— To do —
Output exactly the lines between the one holding "How to Lower Your Cost per Box" and the last line of the data below, both of those lines included.

— Supplied material —
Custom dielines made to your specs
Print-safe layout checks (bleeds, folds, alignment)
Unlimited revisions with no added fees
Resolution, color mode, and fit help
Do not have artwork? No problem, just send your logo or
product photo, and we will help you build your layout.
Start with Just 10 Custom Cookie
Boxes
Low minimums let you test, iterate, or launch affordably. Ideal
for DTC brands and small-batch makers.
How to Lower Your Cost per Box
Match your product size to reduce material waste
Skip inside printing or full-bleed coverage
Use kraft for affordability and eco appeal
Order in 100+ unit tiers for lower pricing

— Reply to the task —
How to Lower Your Cost per Box
Match your product size to reduce material waste
Skip inside printing or full-bleed coverage
Use kraft for affordability and eco appeal
Order in 100+ unit tiers for lower pricing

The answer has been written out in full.